Bing Crosby is one of the few great singers that even young people have heard of due to his recording of “White Christmas” that is heard every holiday season; however, few know of Johnny Mathis, the last of the classic male pop singers of the 20th century, who has recorded six Christmas albums of his own. And he still performs at age 87.
Born in Gilmer, Texas in 1935, Johnny Mathis grew up in San Francisco where he developed into an impressive athlete and singer.
In 1954, Mathis attended San Francisco State College and set a high jump record that was just two inches short of the Olympic record at the time.
In 1955, Mathis began singing in nightclubs and in the audience for one performance was George Avakian who was a top executive for Columbia Records. After hearing Mathis sing, he sent the following telegram to his company: “have found phenomenal 19-year-old boy who could go all the way.”
One year later in 1956, Mathis had to make a major decision. He was invited to the Olympic trials and, at the same time, Columbia Records invited him to record his first song. His father helped him make the decision. (No, his father did not recommend the Olympics.)
Known for imbuing lush romantic ballads with his rich, velvety-smooth voice, Mathis had so many hit records in his first two years as a recording artist that in 1958 Columbia Records released an album called Johnny’s Greatest Hits, which was the very first time a record company compiled any singer or group’s most popular songs. This Greatest Hits collection spent 490 continuous weeks on Billboard’s albums chart (that’s nearly 10 straight years), a record that still stands to this day.
Keep in mind that at this point in music history, all of Johnny Mathis’s peers such as Elvis Presley were recording rock ‘n’ roll music so for him to successfully record love ballads was quite unusual.
His most famous records include“Wonderful, Wonderful,” “Misty,” and “Maria.”

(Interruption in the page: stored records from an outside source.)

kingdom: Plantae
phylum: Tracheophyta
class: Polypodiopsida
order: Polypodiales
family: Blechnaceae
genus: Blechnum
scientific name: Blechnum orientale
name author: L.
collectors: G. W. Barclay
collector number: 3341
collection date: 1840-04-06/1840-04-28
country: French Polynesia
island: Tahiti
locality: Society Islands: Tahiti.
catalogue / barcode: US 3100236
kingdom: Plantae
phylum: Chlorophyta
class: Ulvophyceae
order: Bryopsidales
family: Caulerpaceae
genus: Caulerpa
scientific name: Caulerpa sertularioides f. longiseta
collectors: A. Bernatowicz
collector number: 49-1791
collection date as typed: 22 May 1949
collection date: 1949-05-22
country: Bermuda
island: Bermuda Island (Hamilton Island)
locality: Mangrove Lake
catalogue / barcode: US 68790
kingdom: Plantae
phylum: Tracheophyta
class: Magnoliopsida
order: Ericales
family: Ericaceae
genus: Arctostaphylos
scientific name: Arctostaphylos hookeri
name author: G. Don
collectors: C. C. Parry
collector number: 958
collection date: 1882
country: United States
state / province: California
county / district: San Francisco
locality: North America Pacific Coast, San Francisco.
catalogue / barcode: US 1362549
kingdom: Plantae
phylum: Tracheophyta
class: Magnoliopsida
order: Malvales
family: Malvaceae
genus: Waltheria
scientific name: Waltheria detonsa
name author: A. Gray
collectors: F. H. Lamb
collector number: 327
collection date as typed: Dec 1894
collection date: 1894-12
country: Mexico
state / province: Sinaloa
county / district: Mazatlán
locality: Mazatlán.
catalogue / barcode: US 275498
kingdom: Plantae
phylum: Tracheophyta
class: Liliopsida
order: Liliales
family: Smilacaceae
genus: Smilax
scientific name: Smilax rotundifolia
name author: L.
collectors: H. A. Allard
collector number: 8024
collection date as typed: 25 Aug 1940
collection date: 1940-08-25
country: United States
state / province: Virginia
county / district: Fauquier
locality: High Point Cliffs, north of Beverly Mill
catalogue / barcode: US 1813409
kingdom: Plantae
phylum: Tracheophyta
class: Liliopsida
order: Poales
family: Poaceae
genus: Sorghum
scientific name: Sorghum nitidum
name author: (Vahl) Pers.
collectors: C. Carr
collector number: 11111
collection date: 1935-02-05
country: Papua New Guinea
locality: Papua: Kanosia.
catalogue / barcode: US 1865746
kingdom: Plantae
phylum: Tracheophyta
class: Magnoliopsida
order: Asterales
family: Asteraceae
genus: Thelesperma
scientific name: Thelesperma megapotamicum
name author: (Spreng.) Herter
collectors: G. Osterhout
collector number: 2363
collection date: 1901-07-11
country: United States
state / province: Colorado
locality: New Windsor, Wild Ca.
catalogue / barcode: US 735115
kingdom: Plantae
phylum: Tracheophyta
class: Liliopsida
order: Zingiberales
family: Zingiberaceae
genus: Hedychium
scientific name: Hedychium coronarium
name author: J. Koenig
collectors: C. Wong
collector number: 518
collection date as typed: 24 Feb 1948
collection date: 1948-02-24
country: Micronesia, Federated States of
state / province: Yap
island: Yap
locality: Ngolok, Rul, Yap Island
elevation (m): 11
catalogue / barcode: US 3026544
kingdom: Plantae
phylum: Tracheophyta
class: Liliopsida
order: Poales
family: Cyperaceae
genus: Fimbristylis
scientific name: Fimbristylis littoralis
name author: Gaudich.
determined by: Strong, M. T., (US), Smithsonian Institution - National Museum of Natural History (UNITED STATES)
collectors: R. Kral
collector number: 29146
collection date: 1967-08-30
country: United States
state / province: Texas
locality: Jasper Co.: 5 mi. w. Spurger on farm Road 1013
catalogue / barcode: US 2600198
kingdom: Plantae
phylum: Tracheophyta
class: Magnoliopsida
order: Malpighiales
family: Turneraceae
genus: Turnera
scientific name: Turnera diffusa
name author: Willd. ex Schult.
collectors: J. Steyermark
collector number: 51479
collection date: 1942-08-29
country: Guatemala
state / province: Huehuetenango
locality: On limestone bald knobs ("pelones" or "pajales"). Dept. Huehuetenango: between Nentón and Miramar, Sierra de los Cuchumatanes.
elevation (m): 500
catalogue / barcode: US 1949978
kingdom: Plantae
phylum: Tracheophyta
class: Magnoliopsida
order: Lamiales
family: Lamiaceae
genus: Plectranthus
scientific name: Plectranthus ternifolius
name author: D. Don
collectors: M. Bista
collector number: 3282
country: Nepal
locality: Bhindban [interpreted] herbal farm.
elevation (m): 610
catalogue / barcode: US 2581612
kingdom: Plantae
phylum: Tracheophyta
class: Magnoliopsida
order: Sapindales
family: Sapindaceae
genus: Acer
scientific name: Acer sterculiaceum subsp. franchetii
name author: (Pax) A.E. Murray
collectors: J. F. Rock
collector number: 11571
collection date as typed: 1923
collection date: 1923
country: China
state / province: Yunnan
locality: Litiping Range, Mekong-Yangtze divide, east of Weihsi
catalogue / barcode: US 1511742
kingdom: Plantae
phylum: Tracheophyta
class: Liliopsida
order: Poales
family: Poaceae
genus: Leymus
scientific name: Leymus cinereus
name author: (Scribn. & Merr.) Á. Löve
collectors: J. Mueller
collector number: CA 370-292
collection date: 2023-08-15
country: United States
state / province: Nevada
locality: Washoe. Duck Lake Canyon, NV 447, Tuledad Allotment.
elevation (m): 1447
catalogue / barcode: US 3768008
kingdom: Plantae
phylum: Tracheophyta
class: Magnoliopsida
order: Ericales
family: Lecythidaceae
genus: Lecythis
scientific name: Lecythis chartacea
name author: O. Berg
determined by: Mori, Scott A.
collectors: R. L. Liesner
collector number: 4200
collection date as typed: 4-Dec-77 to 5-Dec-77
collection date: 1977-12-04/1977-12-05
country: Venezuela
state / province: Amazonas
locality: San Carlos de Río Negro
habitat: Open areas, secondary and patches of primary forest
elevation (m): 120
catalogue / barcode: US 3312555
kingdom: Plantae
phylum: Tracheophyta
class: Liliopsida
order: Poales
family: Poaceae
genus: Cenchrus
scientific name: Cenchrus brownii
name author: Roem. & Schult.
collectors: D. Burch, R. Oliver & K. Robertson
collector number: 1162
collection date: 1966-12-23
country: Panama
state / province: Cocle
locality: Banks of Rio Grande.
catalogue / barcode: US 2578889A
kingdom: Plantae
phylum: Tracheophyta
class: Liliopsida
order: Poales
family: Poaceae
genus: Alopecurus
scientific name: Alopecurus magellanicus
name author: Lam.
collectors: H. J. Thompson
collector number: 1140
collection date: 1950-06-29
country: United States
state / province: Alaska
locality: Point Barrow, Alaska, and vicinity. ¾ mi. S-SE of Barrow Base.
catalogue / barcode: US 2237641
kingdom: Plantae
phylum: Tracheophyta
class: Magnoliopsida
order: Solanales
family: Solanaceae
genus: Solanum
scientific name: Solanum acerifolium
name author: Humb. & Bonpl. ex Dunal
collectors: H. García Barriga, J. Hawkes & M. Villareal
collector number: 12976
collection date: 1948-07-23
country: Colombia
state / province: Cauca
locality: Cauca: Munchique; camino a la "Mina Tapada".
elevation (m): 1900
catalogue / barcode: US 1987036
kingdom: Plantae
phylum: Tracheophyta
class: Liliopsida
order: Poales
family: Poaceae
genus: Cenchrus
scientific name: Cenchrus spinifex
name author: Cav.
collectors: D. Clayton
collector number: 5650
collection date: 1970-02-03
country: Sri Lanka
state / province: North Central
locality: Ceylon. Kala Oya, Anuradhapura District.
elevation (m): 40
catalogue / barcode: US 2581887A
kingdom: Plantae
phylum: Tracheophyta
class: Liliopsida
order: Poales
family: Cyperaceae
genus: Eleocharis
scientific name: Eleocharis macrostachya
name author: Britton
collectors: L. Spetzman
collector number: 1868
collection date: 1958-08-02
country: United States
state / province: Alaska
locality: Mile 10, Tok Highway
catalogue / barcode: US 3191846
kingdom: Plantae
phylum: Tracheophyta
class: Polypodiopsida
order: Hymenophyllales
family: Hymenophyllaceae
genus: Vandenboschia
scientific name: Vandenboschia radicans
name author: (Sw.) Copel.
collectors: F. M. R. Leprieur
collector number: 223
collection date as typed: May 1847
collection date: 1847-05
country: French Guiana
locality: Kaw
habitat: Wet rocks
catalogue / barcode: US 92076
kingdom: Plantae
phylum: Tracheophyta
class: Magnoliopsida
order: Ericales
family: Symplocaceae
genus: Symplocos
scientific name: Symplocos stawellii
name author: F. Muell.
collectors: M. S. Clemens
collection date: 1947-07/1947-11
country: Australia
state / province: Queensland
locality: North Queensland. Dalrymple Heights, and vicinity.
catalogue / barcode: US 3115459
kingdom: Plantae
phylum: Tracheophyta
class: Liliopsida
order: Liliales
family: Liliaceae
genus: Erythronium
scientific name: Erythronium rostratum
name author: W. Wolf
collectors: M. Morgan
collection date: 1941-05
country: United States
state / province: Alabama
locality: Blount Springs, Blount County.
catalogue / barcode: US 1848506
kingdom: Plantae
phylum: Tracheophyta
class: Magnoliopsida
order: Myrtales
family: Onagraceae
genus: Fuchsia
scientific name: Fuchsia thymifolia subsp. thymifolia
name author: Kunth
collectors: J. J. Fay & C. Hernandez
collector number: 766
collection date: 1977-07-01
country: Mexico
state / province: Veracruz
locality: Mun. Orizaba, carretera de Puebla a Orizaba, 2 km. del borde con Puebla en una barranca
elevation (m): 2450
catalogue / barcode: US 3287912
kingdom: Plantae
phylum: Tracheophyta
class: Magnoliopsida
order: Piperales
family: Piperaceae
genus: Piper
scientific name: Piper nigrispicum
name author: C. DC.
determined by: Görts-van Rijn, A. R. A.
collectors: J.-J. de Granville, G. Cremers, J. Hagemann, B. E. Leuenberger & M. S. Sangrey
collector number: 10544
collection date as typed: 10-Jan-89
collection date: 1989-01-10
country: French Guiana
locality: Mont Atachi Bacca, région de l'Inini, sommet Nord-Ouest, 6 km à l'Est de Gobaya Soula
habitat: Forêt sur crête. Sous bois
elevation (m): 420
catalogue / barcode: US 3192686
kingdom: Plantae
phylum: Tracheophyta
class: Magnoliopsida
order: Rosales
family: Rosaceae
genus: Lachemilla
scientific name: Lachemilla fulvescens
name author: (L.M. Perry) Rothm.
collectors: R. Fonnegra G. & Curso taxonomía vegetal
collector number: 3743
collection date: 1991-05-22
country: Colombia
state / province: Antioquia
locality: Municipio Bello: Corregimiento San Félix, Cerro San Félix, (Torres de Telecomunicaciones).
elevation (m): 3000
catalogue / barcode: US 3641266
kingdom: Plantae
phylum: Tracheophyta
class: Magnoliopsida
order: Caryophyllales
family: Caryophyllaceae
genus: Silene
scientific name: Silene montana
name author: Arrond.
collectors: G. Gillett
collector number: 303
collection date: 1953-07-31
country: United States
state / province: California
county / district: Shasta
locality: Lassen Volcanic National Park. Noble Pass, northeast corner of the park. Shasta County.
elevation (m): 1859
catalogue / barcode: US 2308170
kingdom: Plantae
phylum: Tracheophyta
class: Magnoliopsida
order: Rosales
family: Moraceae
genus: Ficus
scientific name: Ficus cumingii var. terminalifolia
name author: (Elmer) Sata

One song not as well known that he recorded was “Never Never Land” from the famous Broadway musical Peter Pan. Full of haunting emotion, Mathis’s phrasing and octave range make this recording a treasure that any aspiring singer should study. Mathis’s amazing breath control allows him to sing without taking a breath for long passages, one lasting 19 seconds.
However, if you were to ever just listen to one song by Mathis, go to YouTube and watch his 1978 performance of “Pieces of Dreams” on the Johnny Carson show. At the end, he holds one note for nearly ½-minute. At age 43, Mathis was only halfway through his life at that point, yet at the peak of his singing powers.
I have been fortunate to have hear Mathis perform several times. He is such a gracious man and is still able to carry a tune.
This December he will give five Christmas concerts at five different venues from Ohio to California. There is even a December date already set in Illinois for 2023 when he will be 88 years old.
If you have never seen him live, don’t overlook the opportunity to see and hear an icon.